As June turned to July, those big helpings of happiness were tempered by sobering swallows of reality. High temperatures and humidity smothered the Twin Cities for weeks on end. Walking and gardening became chores I scheduled for early morning or close to sunset when the air was cooler and the breeze picked up a little.
The beach, farmers market, and outdoor gatherings with family, book group, and my writers’ groups remained carefree and fun despite the weather.
July’s high heat and drought shrank Minnehaha Creek and crisped lawns. Hazy smoky air from western and northern wildfires shrouded the Twin Cities. What have we done to the climate? Why aren’t we doing something about it??
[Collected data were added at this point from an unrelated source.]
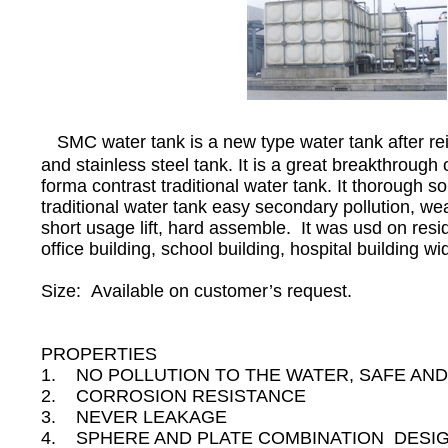
SMC water tank is a new type water tank after re
and stainless steel tank. It is a great breakthrough 
forma contrast traditional water tank. It thorough s
traditional water tank easy secondary pollution, we
short usage lift, hard assemble. It was usd on reside
office building, school building, hospital building wid
Size: Available on customer’s request.
PROPERTIES
1. NO POLLUTION TO THE WATER, SAFE AND
2. CORROSION RESISTANCE
3. NEVER LEAKAGE
4. SPHERE AND PLATE COMBINATION DESIGN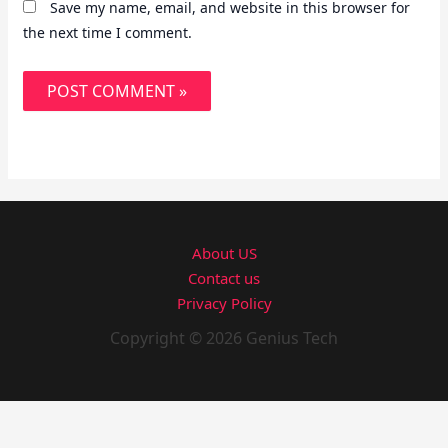
Save my name, email, and website in this browser for
the next time I comment.
About US
Contact us
Privacy Policy
Copyright © 2026 Genius Tech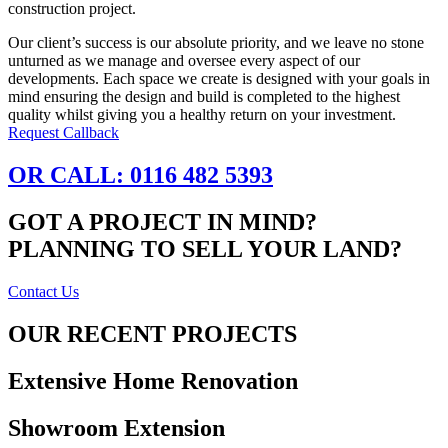
construction project.
Our client’s success is our absolute priority, and we leave no stone
unturned as we manage and oversee every aspect of our
developments. Each space we create is designed with your goals in
mind ensuring the design and build is completed to the highest
quality whilst giving you a healthy return on your investment.
Request Callback
OR CALL: 0116 482 5393
GOT A PROJECT IN MIND?
PLANNING TO SELL YOUR LAND?
Contact Us
OUR RECENT PROJECTS
Extensive Home Renovation
Showroom Extension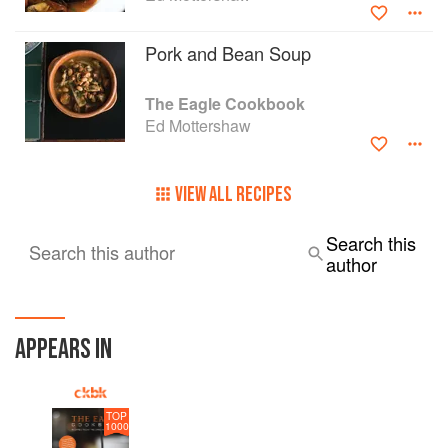
Pork and Bean Soup
The Eagle Cookbook
Ed Mottershaw
VIEW ALL RECIPES
Search this
Search this author
author
APPEARS IN
TOP
1000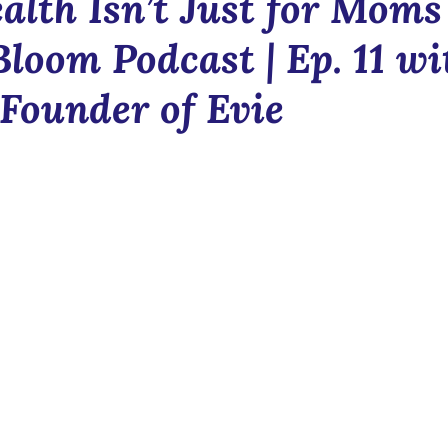
alth Isn’t Just for Moms 
Blush & Bloom
Communit
Bloom Podcast | Ep. 11 wi
 Founder of Evie
n
News
Newsletter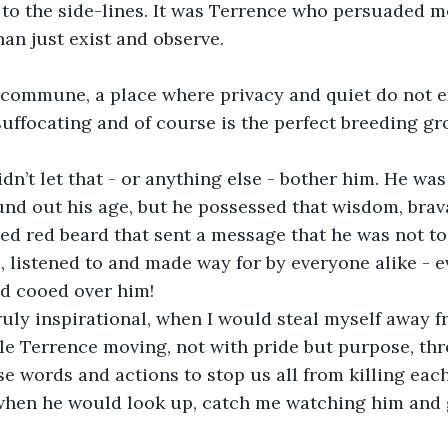
g to the side-lines. It was Terrence who persuaded m
han just exist and observe.
a commune, a place where privacy and quiet do not exi
uffocating and of course is the perfect breeding gr
dn’t let that - or anything else - bother him. He was
ound out his age, but he possessed that wisdom, bra
led red beard that sent a message that he was not to
 listened to and made way for by everyone alike - 
nd cooed over him!
ruly inspirational, when I would steal myself away f
le Terrence moving, not with pride but purpose, th
se words and actions to stop us all from killing each
when he would look up, catch me watching him and 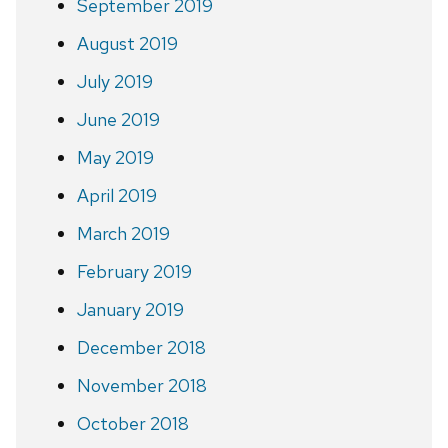
September 2019
August 2019
July 2019
June 2019
May 2019
April 2019
March 2019
February 2019
January 2019
December 2018
November 2018
October 2018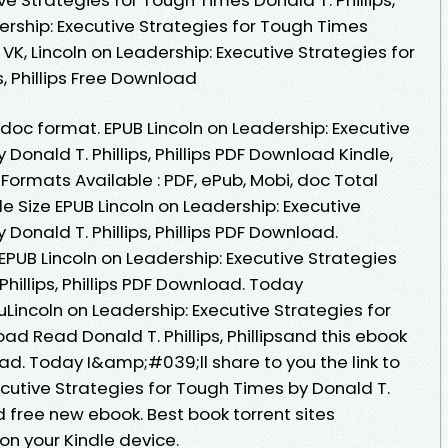
adership: Executive Strategies for Tough Times
ub VK, Lincoln on Leadership: Executive Strategies for
s, Phillips Free Download
, doc format. EPUB Lincoln on Leadership: Executive
Donald T. Phillips, Phillips PDF Download Kindle,
 Formats Available : PDF, ePub, Mobi, doc Total
e Size EPUB Lincoln on Leadership: Executive
Donald T. Phillips, Phillips PDF Download.
 EPUB Lincoln on Leadership: Executive Strategies
hillips, Phillips PDF Download. Today
incoln on Leadership: Executive Strategies for
 Read Donald T. Phillips, Phillipsand this ebook
ad. Today I&amp;#039;ll share to you the link to
ecutive Strategies for Tough Times by Donald T.
ad free new ebook. Best book torrent sites
on your Kindle device.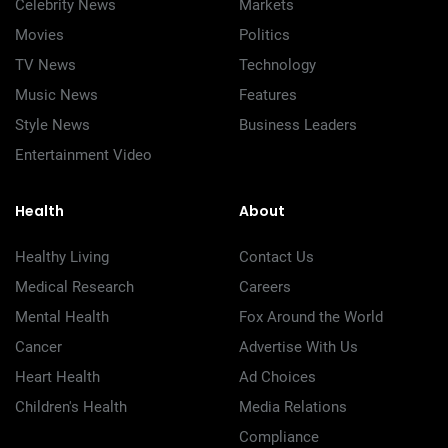
Celebrity News
Markets
Movies
Politics
TV News
Technology
Music News
Features
Style News
Business Leaders
Entertainment Video
Health
About
Healthy Living
Contact Us
Medical Research
Careers
Mental Health
Fox Around the World
Cancer
Advertise With Us
Heart Health
Ad Choices
Children's Health
Media Relations
Compliance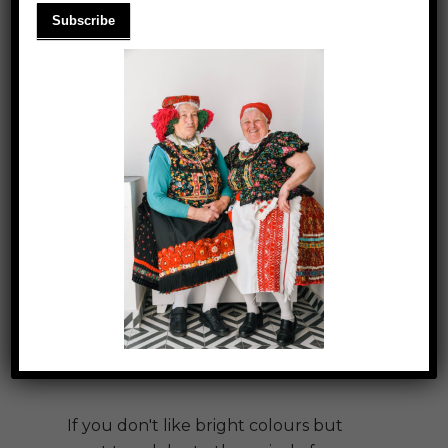
COSY T-SHIRTS
If you don't like bright colours but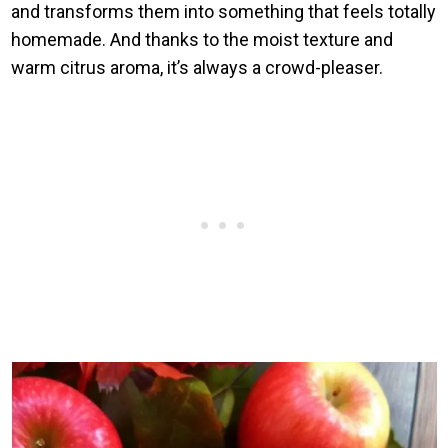
and transforms them into something that feels totally
homemade. And thanks to the moist texture and
warm citrus aroma, it’s always a crowd-pleaser.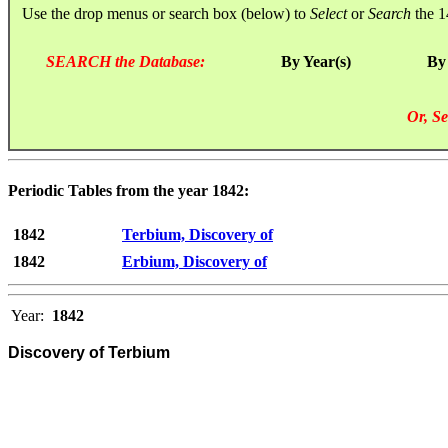
Use the drop menus or search box (below) to
Select
or
Search
the 1
SEARCH the Database:
By Year(s)
By
Or, Se
Periodic Tables from the year 1842:
1842
Terbium, Discovery of
1842
Erbium, Discovery of
Year:
1842
Discovery of Terbium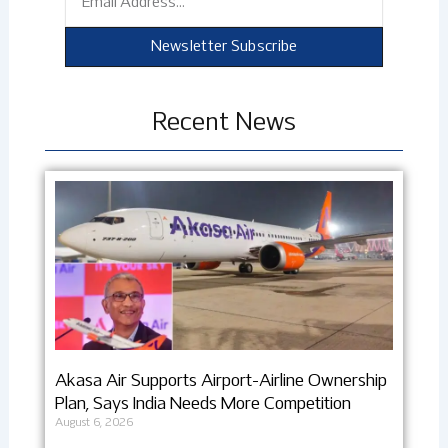
Newsletter Subscribe
Recent News
Akasa Air Supports Airport-Airline Ownership
Plan, Says India Needs More Competition
August 6, 2026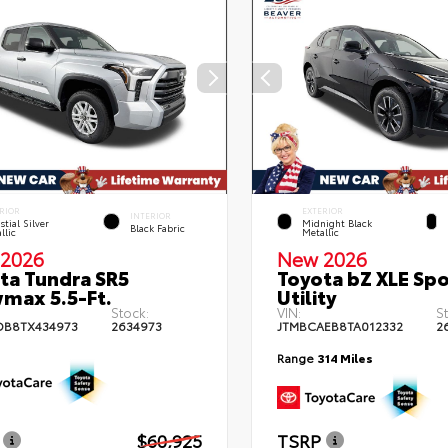
RIOR
EXTERIOR
INTERIOR
stial Silver
Midnight Black
Black Fabric
llic
Metallic
2026
New 2026
ta Tundra SR5
Toyota bZ XLE Spo
max 5.5-Ft.
Utility
Stock:
VIN:
S
DB8TX434973
2634973
JTMBCAEB8TA012332
2
Range
314 Miles
$60,925
TSRP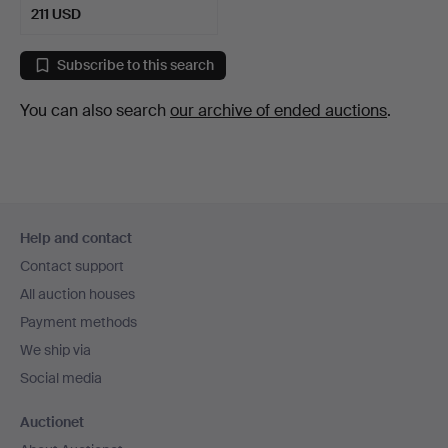
211 USD
Subscribe to this search
You can also search
our archive of ended auctions
.
Footer
Help and contact
navigation
Contact support
All auction houses
Payment methods
We ship via
Social media
Auctionet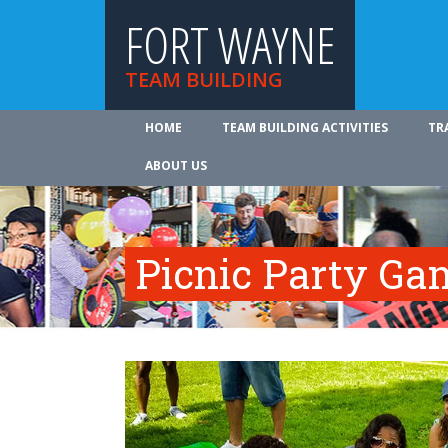
FORT WAYNE
TEAM BUILDING
HOME
TEAM BUILDING ACTIVITIES
TR
ABOUT US
Picnic Party Ga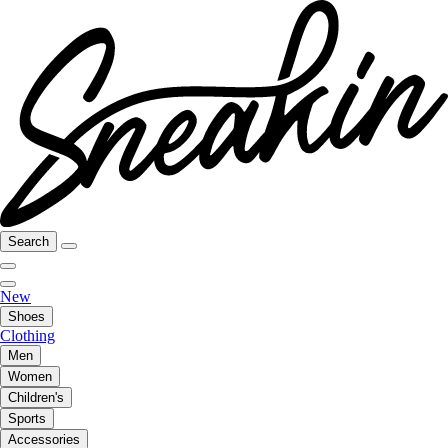
Search
New
Shoes
Clothing
Men
Women
Children's
Sports
Accessories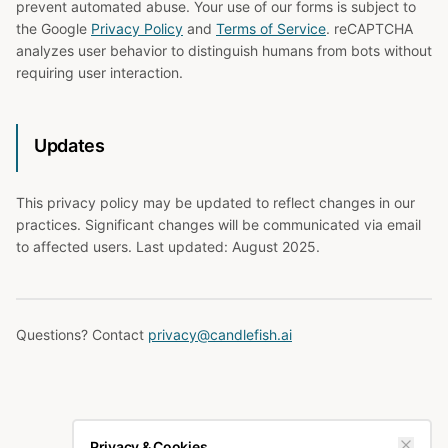
prevent automated abuse. Your use of our forms is subject to
the Google
Privacy Policy
and
Terms of Service
. reCAPTCHA
analyzes user behavior to distinguish humans from bots without
requiring user interaction.
Updates
This privacy policy may be updated to reflect changes in our
practices. Significant changes will be communicated via email
to affected users. Last updated: August 2025.
Questions? Contact
privacy@candlefish.ai
Privacy & Cookies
Less visible but equally scary was the delta variant’s arrival. “Maybe we’ll need to wear masks again,” became “Damn. We have to mask up.” With that realization came the sludge of past fears and present worries about risk. Ugh.
While driving to see family in Wisconsin and Ohio, I’ve been masked and careful. Hugging them and talking naturally—in person, like pre-COVID—has felt so good. I’m so grateful we’re all still here.
As August swings into September, the weather has moderated a bit, but distant wildfires are still burning and the delta variant is more widespread. My worries about climate and health persist and I consider: have the summer’s highs outweighed the lows? Have they been enough? For me, yes. It’s hard to argue with the joy of happily married sons, the addition of wonderful daughters-in-law, or the pleasure of sharing a good meal with the family I’ve missed. All’s not right with the world, but my portion of well-being is enough.